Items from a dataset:

+++

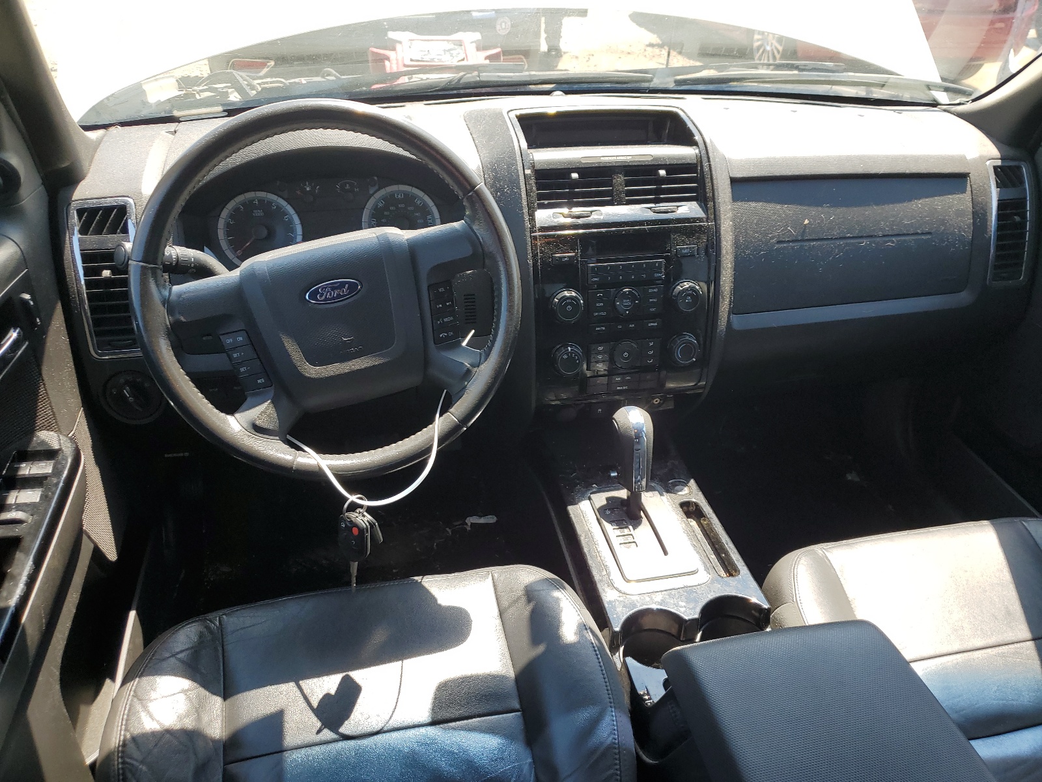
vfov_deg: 53.1
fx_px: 783
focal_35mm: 26
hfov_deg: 67.3
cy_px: 391
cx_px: 521
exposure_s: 1/400
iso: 50
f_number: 1.5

+++

Nothing in the entries above should change when they are printed again, except that the pictures are dropped.

Exercise output:
vfov_deg: 53.1
fx_px: 783
focal_35mm: 26
hfov_deg: 67.3
cy_px: 391
cx_px: 521
exposure_s: 1/400
iso: 50
f_number: 1.5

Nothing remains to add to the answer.